I have been happily attending Michigan State University since the fall of 1999. It has awarded me undergraduate degrees in Mechanical Engineering and Astrophysics, and is now hosting and funding my studies in the hydrological geosciences. Based in East Lansing, Michigan, MSU is only about an hour from my childhood home, and as such has been my college of choice since at least third grade. In fact, I did not apply for a single other school, and chose to stay here for graduate school because of the amazing opportunities it has given me. At a point in my life where I have watched good friends move away year after year, MSU has been my community. I want to see it thrive and grow as much as perhaps anyone.
So I was truly disappointed when I read in today’s issue of Science that the Rare Isotope Accelerator (RIA) project is being delayed for at least five years. MSU’s National Superconducting Cyclotron Laboratory has been competing against the Department of Energy’s (DOE’s) Argonne National Laboratory to design, build, and operate RIA for the last five years or so. The teams have spent millions on development and preliminary designs. And for good reason. In 2003 the DOE listed the RIA project third in a list of 28 major facilities it wished to build.
Basically, RIA would involve a very high-powered linear accelerator that would send ions of various nuclides hurtling towards solid targets at very high speeds. Some of the ions would collide with atoms in the target. This collision would produce various fusion products that would then decay to other nuclei. The Rare Isotope Accelerator would be capable of creating a vast array of unstable isotopes typically only produced in supernovae. This is important for nuclear physicists because studying the decay of unstable nuclei provides crucial data to test theories of nuclear architecture and of the nuclear forces themselves.
If you don’t typically hang around nuclear physicists, you may not be familiar with the chart of nuclides. It’s a handy way of displaying the elements and their isotopes in a much more organized fashion than the periodic table. The Chart of the Nuclides plots isotopes with their number of protons on one axis (typically the x-axis) and the number of neutrons on the other. The graphic at the top of this article is just such a plot. It illustrates the expected number of each nuclide that would be produced each second according to the Argonne Laboratory design.
You may be surprised to learn just how few of the possible isotopes we have actually discovered. Take a few minutes and explore the Chart of the Nuclides in its current form. The main page is an overview of the chart, and, if you click on a section it zooms in to show to average lifetimes of each isotope. But pay close attention to the vast number of white squares, those are the ones we think should exist but have never observed in the laboratory. Those white squares represent the great unknown territory of nuclear physics. If you’re interested in a bigger version, Chart of the Nuclides sells wall charts that are probably the geekiest posters you could buy (and I mean that in the best possible way).

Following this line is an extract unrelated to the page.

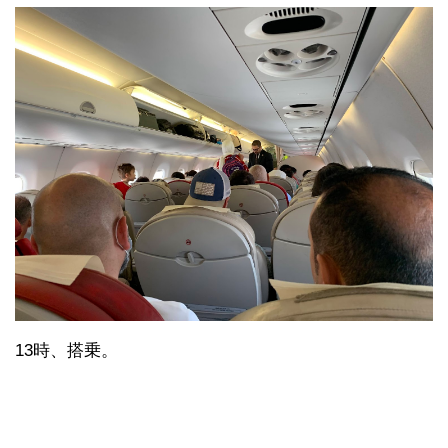
13時、搭乗。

RIA would fill in large chunks of that chart. It would push back the dark boundary of the unknown and expose the fertile ground of fundamental knowledge. But, it is expected to cost somewhere near $1 billion dollars. And, if I set aside my institutional loyalty for a second, I can think of some really great projects to spend a billion dollars on, the Terrestrial Planet Finder for instance.

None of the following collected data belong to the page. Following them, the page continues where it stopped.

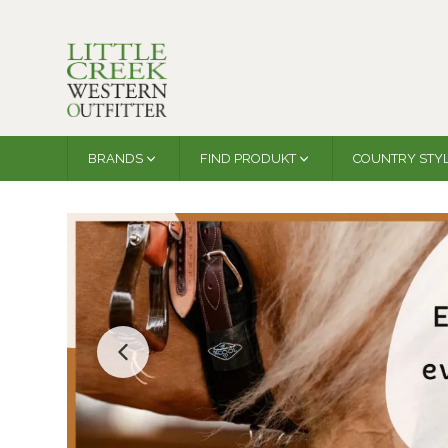
BRANDS
FIND PRODUKT
COUNTRY STY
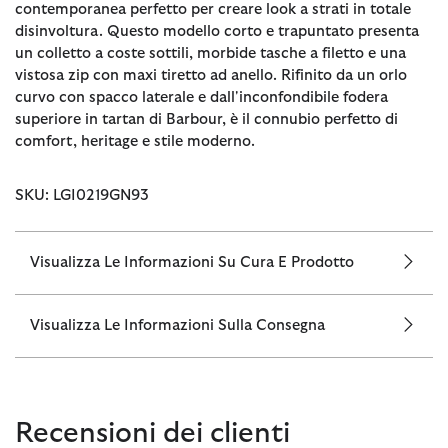
contemporanea perfetto per creare look a strati in totale
disinvoltura. Questo modello corto e trapuntato presenta
un colletto a coste sottili, morbide tasche a filetto e una
vistosa zip con maxi tiretto ad anello. Rifinito da un orlo
curvo con spacco laterale e dall'inconfondibile fodera
superiore in tartan di Barbour, è il connubio perfetto di
comfort, heritage e stile moderno.
SKU: LGI0219GN93
Visualizza Le Informazioni Su Cura E Prodotto
Visualizza Le Informazioni Sulla Consegna
Recensioni dei clienti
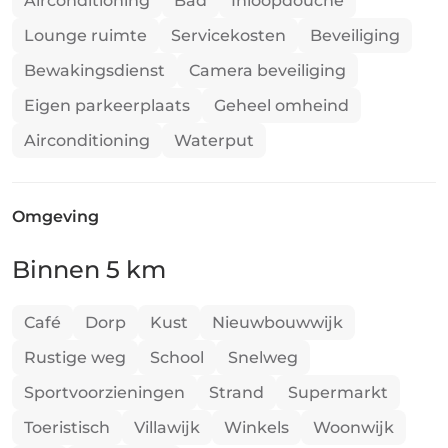
Airconditioning
Bad
Inloopdouche
Lounge ruimte
Servicekosten
Beveiliging
Bewakingsdienst
Camera beveiliging
Eigen parkeerplaats
Geheel omheind
Airconditioning
Waterput
Omgeving
Binnen 5 km
Café
Dorp
Kust
Nieuwbouwwijk
Rustige weg
School
Snelweg
Sportvoorzieningen
Strand
Supermarkt
Toeristisch
Villawijk
Winkels
Woonwijk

Unlike the specious comparisons of NASA’s budget to the military’s, this is a serious issue. Where can the government get the greatest science return for $1 billion? Furthermore, where will that money go to benefit the national interests of the United States most highly? Nuclear and High-Energy Physics have reached a point where relatively little new ground can be broken at a cost of anything less than a few hundred million dollars. We seemed to have reached a point of diminishing scientific return in these areas. I am not at all suggesting that expensive research questions should not be pursued, but I do think we should ask which pursuit has the most potential to fundamentally alter our scientific and cultural understanding.
I would love for a nuclear physicist to answer this question. I would argue that the potential discovery of life on another planet would be of greater value than a deeper understanding of the nature of sub atomic particles, but it hurts me to make that statement. I want both goals to proceed, and I want MSU to host a facility that would improve its already world-class physics program. But more than that I want planetary science to be funded the way it should.

I think that the government should fund me $250,000 to build a pilot plant of my new semicontinuous distillation with reaction in a middle vessel idea (SDRMV). It would open up a whole new world of chemical engineering design, not to mention make me famous! Call your Senator or Spence Abraham (secretary of energy) today!
Hey,
Anthonares.net is decently high on the pagerank list when you search in feedblitz for “Religion”.
http://www.feedblitz.com/f/f.fbz?fasearch=Religion
Religion was one links on Feed Advisor that was listed as a “hot” search.
Feel all proud.
Tom,
Yikes, I hope people aren’t coming here very often for religion posts, it’s been months since one about religion, or even serious politics for that matter. I’ve felt it better to keep quiet while the idiots in charge shout back and forth, but that may change in the future.